• WHAT TO WORK ON
As the answer, give every line of the records that includes the word "Villa".

====

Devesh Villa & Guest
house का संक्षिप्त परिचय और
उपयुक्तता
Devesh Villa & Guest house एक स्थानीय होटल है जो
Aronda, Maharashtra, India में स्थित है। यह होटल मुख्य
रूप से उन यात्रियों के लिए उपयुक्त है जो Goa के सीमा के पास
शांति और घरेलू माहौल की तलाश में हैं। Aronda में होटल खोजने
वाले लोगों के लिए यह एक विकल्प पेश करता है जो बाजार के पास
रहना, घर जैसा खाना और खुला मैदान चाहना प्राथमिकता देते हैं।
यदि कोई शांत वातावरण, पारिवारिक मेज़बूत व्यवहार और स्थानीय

====

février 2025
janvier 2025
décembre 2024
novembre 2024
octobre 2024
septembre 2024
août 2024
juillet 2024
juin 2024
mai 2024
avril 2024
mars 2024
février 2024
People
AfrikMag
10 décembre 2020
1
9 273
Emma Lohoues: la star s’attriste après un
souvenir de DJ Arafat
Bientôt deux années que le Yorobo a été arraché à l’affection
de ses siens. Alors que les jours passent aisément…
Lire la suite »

====

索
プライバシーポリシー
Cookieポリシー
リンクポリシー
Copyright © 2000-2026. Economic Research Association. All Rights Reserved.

====

• TASK RESPONSE
Devesh Villa & Guest
Devesh Villa & Guest house एक स्थानीय होटल है जो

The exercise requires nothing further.